= ESTRATTO DEI DATI =

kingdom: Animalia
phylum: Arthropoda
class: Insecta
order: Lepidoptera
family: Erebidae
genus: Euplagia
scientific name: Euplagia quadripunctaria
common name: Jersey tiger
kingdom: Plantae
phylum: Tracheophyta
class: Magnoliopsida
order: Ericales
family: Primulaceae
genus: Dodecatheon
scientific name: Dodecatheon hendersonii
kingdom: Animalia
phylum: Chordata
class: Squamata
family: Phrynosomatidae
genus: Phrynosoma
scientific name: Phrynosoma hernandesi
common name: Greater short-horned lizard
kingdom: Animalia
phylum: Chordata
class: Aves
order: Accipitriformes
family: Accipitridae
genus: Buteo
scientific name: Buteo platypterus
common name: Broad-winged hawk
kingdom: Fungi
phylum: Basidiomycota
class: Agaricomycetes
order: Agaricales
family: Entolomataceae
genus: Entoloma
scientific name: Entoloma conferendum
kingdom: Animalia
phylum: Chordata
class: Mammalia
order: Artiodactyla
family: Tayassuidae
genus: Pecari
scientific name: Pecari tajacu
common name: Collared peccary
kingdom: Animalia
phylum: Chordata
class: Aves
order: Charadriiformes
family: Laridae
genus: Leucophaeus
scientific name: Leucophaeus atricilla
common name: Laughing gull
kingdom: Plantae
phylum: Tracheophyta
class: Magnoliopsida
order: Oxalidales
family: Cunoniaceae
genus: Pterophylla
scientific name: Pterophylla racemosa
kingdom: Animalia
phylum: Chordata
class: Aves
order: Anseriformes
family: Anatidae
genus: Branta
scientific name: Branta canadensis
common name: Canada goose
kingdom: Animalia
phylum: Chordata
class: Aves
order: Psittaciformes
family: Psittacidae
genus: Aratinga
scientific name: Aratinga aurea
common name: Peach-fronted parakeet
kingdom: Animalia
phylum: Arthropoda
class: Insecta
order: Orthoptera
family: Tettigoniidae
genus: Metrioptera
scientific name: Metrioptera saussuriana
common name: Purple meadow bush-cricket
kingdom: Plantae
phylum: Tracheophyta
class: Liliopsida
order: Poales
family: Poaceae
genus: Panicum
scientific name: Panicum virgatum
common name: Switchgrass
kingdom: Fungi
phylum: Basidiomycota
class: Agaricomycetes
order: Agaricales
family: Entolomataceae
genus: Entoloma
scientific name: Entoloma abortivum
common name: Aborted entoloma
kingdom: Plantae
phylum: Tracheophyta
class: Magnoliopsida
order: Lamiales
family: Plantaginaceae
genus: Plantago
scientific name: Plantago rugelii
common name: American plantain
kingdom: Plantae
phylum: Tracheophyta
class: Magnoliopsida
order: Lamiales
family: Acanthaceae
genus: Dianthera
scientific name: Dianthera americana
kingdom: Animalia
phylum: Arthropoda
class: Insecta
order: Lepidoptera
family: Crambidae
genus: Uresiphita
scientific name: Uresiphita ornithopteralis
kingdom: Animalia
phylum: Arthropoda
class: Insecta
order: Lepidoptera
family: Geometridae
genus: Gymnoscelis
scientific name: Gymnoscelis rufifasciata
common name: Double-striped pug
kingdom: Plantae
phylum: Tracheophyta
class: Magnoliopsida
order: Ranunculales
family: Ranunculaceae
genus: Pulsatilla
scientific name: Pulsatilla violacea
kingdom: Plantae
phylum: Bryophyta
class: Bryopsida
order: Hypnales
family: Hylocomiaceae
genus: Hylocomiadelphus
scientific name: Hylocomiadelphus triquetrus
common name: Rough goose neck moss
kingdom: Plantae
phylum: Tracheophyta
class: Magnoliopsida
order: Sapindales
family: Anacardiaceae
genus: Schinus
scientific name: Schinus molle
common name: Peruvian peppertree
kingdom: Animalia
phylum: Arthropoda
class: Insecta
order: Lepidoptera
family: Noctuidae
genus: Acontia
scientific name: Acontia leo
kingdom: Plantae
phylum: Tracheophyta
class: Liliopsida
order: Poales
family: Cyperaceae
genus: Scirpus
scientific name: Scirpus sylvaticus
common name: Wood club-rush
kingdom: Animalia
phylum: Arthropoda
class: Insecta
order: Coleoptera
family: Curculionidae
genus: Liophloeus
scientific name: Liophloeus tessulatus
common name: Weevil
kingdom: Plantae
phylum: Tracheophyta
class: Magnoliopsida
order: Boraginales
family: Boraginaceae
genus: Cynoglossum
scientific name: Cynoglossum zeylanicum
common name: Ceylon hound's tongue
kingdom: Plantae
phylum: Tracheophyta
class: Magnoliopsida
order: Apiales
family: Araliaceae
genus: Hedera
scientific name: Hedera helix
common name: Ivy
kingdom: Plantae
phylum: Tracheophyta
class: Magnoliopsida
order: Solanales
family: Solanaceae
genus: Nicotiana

= ESERCIZIO =
Ricopia senza modifiche le righe che vanno da quella contenente "common name: Switchgrass" fino a quella contenente "scientific name: Dianthera americana", entrambe comprese.

= SOLUZIONE SCRITTA =
common name: Switchgrass
kingdom: Fungi
phylum: Basidiomycota
class: Agaricomycetes
order: Agaricales
family: Entolomataceae
genus: Entoloma
scientific name: Entoloma abortivum
common name: Aborted entoloma
kingdom: Plantae
phylum: Tracheophyta
class: Magnoliopsida
order: Lamiales
family: Plantaginaceae
genus: Plantago
scientific name: Plantago rugelii
common name: American plantain
kingdom: Plantae
phylum: Tracheophyta
class: Magnoliopsida
order: Lamiales
family: Acanthaceae
genus: Dianthera
scientific name: Dianthera americana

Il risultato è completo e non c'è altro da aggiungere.